EXERCISE DIRECTIONS => Below this line is a set of entries; quote exactly the lines from the line that contains "ring dip: (154, 158)" to the line that contains "ring dip: (320, 270)", both lines included.

═════ THE DATA ═════

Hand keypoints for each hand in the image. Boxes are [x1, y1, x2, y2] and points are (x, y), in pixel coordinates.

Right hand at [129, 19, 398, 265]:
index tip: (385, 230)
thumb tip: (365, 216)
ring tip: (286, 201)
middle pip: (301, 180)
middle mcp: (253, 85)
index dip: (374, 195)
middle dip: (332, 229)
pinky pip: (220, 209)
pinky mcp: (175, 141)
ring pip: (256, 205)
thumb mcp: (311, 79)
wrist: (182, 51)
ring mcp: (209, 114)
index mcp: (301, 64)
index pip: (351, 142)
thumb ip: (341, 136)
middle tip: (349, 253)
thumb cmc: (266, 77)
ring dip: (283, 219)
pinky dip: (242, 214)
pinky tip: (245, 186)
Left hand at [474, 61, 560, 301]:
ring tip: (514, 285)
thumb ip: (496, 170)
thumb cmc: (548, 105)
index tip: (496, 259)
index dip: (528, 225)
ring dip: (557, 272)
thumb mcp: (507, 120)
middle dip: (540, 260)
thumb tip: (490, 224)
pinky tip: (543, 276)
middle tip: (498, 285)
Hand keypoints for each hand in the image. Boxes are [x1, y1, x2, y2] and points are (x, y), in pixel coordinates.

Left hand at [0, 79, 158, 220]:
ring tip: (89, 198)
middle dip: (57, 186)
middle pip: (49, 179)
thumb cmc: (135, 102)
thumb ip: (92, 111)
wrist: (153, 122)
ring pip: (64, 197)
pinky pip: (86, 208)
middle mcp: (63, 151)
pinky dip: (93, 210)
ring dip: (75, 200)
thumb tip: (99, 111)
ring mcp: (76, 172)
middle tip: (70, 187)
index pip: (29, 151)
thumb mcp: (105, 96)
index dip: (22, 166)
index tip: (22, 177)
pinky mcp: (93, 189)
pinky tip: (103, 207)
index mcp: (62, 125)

═════
═════ THE DATA ═════

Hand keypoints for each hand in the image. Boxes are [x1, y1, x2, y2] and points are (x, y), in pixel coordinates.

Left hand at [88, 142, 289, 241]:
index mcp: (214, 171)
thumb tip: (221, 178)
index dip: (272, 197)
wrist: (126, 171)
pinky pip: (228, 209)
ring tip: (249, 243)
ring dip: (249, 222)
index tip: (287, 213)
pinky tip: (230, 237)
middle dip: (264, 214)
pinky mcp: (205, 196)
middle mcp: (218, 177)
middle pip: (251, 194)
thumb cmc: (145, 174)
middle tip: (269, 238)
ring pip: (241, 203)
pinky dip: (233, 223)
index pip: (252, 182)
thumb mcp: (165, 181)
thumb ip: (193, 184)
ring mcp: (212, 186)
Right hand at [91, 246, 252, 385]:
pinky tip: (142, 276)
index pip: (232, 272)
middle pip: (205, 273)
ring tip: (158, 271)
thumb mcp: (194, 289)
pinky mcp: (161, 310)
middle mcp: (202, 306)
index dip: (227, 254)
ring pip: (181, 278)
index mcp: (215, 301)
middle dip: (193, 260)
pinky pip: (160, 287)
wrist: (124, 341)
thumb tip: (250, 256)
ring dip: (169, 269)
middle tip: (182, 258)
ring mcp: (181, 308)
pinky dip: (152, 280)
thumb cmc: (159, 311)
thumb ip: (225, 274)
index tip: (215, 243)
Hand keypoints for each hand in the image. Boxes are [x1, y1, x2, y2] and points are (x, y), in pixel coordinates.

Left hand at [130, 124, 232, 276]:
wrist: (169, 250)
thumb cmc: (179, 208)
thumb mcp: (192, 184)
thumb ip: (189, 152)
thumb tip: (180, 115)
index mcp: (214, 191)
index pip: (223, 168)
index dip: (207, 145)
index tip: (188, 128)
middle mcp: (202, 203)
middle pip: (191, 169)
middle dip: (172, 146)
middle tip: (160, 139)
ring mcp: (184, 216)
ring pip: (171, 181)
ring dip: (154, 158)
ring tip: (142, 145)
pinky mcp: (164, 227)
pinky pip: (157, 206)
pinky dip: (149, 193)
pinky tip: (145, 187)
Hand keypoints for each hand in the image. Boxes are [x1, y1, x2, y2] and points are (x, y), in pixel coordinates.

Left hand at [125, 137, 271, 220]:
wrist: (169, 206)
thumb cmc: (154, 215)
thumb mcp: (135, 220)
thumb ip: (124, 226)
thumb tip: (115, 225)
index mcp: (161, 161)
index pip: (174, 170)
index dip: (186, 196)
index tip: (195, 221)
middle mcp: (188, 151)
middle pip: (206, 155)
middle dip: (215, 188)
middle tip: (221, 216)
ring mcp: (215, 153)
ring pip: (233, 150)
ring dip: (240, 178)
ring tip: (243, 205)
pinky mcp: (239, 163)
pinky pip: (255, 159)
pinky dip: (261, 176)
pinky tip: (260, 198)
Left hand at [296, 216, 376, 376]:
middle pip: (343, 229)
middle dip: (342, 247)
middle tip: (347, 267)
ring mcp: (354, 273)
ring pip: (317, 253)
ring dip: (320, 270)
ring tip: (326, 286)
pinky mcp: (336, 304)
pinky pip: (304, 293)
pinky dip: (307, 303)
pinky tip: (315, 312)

═════

ANSWER TO THIS TASK =>
ring dip: (154, 158)
ring tip: (142, 145)
pinky mcp: (164, 227)
pinky pip: (157, 206)
pinky dip: (149, 193)
pinky tip: (145, 187)
Hand keypoints for each hand in the image. Boxes are [x1, y1, x2, y2] and points are (x, y), in pixel coordinates.

Left hand at [125, 137, 271, 220]:
wrist: (169, 206)
thumb cmc: (154, 215)
thumb mcp: (135, 220)
thumb ip: (124, 226)
thumb tip: (115, 225)
index mcp: (161, 161)
index pip: (174, 170)
index dip: (186, 196)
index tip: (195, 221)
middle mcp: (188, 151)
middle pip: (206, 155)
middle dip: (215, 188)
middle tip: (221, 216)
ring mcp: (215, 153)
ring pip: (233, 150)
ring dip: (240, 178)
ring tip: (243, 205)
pinky mcp: (239, 163)
pinky pip: (255, 159)
pinky dip: (261, 176)
pinky tip: (260, 198)
Left hand at [296, 216, 376, 376]:
middle pip: (343, 229)
middle dip: (342, 247)
middle tip: (347, 267)
ring mcp: (354, 273)
ring pip: (317, 253)
ring dip: (320, 270)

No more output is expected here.